Economic assessment can be linked with participatory approaches and demand assessment, and can focus on women’s issues and broader health/livelihood effects of water use. Good economic assessment that reinforces IWRM demands a clear understanding of the direct and indirect impacts of proposed projects. It is a tool that identifies external impacts and equity (i.e. who pays and who reaps the benefits) as well as efficiency. Economic assessment tools can be highly effective in changing the culture of water managers and increasing public awareness of IWRM. As such they may be termed social change agents (C4).

Lessons learned

When used seriously and consistently, economic assessment can provide an objective way of choosing the best water projects. But it can also be used cynically, e.g. to satisfy external funders, or to window-dress a pre-chosen project.
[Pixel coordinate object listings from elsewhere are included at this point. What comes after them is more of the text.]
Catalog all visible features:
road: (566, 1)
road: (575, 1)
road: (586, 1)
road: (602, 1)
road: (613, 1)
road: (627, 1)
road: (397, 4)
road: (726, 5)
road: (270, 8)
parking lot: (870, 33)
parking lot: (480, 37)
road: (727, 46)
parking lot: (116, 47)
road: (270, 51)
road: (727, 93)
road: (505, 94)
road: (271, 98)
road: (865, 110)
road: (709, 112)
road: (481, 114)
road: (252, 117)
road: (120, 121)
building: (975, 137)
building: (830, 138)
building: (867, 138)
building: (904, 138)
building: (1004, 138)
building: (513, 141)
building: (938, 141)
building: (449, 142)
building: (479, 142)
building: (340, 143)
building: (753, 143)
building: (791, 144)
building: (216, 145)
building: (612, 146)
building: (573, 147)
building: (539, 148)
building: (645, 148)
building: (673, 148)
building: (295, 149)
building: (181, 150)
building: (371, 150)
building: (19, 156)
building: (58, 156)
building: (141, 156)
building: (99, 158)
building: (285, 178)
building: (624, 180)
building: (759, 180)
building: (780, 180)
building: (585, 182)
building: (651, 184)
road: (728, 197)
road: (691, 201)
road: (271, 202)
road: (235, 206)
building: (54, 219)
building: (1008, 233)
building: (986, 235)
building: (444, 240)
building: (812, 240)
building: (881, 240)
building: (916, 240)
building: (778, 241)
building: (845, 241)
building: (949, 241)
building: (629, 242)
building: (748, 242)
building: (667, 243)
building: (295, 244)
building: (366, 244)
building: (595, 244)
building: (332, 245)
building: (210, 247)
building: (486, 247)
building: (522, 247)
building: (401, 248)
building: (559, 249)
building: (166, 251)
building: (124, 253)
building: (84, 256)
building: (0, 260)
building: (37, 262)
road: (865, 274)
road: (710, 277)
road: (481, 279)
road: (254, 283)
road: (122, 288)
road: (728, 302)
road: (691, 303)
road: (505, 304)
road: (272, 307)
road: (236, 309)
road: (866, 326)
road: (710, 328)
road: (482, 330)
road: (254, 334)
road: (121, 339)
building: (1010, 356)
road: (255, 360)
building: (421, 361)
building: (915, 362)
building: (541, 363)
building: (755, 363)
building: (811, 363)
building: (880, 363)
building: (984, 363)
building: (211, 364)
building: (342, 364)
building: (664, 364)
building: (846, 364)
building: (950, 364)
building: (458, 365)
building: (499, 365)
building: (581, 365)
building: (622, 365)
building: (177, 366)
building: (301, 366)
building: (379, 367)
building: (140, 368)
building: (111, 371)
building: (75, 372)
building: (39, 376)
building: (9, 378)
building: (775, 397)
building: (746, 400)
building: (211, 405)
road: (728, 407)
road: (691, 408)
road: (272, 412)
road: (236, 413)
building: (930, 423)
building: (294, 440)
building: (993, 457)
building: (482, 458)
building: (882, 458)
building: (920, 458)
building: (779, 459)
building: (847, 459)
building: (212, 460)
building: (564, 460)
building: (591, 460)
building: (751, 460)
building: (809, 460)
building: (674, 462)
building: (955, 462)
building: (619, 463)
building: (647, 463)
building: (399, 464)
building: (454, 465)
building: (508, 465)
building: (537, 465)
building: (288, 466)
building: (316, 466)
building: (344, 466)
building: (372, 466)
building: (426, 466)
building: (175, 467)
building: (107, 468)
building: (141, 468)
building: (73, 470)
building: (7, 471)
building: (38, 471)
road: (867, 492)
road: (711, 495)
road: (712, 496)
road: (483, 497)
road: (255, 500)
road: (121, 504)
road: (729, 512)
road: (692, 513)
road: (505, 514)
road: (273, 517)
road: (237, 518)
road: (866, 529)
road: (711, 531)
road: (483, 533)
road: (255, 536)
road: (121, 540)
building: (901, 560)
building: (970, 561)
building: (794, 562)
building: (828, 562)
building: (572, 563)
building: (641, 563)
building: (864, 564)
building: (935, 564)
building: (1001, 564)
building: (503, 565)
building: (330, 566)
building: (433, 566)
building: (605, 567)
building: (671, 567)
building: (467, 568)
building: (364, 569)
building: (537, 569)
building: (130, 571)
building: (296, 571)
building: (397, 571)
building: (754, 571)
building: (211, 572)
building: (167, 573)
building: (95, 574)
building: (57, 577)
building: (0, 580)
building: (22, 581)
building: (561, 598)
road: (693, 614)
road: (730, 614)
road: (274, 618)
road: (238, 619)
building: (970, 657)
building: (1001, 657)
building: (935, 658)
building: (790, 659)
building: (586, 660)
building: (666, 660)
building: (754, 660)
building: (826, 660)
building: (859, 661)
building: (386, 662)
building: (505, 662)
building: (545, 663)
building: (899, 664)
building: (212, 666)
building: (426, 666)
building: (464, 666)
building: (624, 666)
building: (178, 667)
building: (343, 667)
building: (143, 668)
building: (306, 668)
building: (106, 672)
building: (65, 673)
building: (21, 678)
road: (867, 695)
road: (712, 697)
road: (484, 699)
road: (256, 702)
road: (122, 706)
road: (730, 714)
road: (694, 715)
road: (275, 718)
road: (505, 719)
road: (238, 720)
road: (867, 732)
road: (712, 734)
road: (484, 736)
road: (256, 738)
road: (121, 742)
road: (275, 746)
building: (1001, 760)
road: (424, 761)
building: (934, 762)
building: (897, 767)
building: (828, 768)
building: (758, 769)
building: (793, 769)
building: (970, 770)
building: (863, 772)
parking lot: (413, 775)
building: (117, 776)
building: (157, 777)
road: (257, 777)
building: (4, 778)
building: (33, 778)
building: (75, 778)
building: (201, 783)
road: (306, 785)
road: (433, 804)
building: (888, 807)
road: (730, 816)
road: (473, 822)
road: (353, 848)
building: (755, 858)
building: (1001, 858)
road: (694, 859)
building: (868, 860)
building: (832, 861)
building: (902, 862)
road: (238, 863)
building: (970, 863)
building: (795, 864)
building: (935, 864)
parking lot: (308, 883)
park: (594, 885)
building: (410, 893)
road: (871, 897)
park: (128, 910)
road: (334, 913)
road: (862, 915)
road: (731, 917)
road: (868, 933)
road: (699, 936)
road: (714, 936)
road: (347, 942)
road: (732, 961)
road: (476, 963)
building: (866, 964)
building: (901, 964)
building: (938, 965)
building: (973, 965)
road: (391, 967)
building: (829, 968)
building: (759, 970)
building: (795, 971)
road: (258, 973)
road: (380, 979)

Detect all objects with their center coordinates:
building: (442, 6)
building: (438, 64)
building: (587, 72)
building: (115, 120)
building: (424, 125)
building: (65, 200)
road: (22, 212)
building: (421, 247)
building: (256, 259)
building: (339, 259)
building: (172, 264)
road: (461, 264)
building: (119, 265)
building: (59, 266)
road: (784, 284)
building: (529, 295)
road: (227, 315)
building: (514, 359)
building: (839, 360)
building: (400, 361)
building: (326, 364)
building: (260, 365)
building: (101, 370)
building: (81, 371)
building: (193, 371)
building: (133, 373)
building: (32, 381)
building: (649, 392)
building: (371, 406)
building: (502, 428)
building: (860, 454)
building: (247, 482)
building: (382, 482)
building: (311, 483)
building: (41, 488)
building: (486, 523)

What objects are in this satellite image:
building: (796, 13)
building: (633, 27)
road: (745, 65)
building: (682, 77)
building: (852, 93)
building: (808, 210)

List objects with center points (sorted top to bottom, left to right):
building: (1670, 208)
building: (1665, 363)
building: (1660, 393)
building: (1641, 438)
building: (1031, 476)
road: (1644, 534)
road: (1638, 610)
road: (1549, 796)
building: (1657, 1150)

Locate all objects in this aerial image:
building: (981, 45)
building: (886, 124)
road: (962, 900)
Other problems include:

  • The "technocratic" nature of CBA or CEA, and the use of a single number or single criterion to choose among complex projects;
  • Technical disagreement among practitioners (e.g. on which discount rate to use, on defining the "without case scenario", or the inclusion of environmental costs and benefits);
  • Its use is not compulsory and its findings are not upheld by any legal requirements (in contrast with environmental assessment).

The following are preconditions for the usefulness of economic assessment:

  • Politicians and senior administrators are committed to its serious use in selecting public investments;
  • A suitable guidance manual is available for sector professionals, responsible officials and consultants employed (capacity building, B2);
  • The policy context is conducive to the selection and successful operation of projects (see A1);
  • A range of options exists, sufficiently different to give a real choice (using IWRM), and are compared consistently. Assumptions and the ‘without project scenario’ should be realistic, to avoid casting the project in an artificially favourable light;
  • Spurious accuracy is avoided; ‘it is better to be approximately right than precisely wrong’.